設問内容.
本文に基づき、新根室プロレスの最後の試合が行われた場所を答えなさい。

本文.
北海道の(というかもしかしたら根室が特殊なのかもしれませんが)冗談は、かなりブラックでシュールです。
新根室プロレスは代表の病気もあって去年末で解散してしまいましたが、最後の試合となる三吉神社の奉納プロレスでは、司会の人が
「みなさーん、サムソン宮本に香典は持ってきましたか~?」
と言って笑いを取っていたんだそうです。

こっちでは絶対に「不謹慎!」というクレームが入りそうな冗談ですが、そういう冗談を平気で言うのが北海道なんですよね。
(という話を、姉が「まだ死んでないっちゅーの!」と送ってきました)

この3年間、飛行機に乗れない(笑)アンドレザと一緒にワゴン車で全国を回りながら、きっと宮本氏は楽しかったんでしょうね。

どんどん観客が増えて、子供たちは大喜びしてくれて、東京でやったイベントはチケットもソールドアウトして、パンダの聖地上野にも殴り込み(笑)をかけ…。

きっと楽しかったと思います。

死ぬ前のほんの数年間だったとしても、幸せだったんじゃないかと思います。





最近、コロナ禍でピアノを手放す人が多いのでしょうか、タケモトピアノのCMをよく見かけるようになりました。

あのCMを見るたびに、私はちょっと切ない気持ちになってしまいます。


というのも、なぜあのCMが古いままずっと変わらず流されているのかというと、財津一郎さんはもう随分前から病気で仕事をしていないからなんです。

今、病気で仕事ができず収入もない財津さんを支えているのは、タケモトピアノの出演料だけなんだそうです。


その記事を読んだ時は本当に驚きました。
それまで「このCMいつまで同じのやるんだろう」くらいにしか思っていなかったのですが、そういった事実を知るとCMを見る目が全く変わってしまいました。

最近あのCMが良く流れるということは、ピアノを手放す人が増えたということでしょう。
子供が小さかった時に買って、そのまま大人になって家を出てからもずっとリビングに置いたままだったピアノ。

そんなピアノを処分するにも、その家庭なりの物語があるはずです。





生まれた以上は生きなきゃいけません。

データ部.
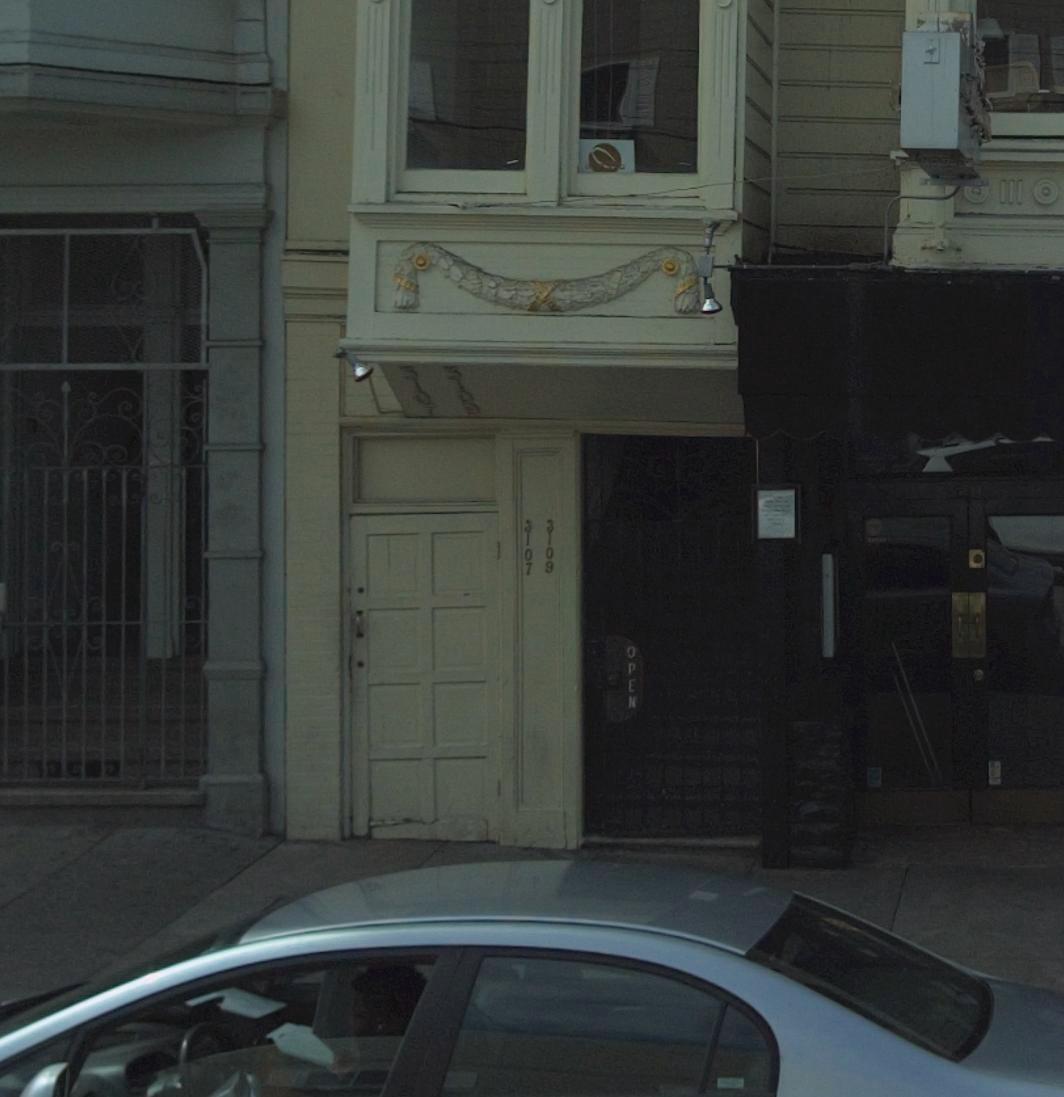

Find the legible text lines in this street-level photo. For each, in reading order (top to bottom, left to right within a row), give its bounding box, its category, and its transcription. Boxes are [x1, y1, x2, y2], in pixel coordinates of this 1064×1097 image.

完全な解答.
三吉神社の奉納プロレスで行われた。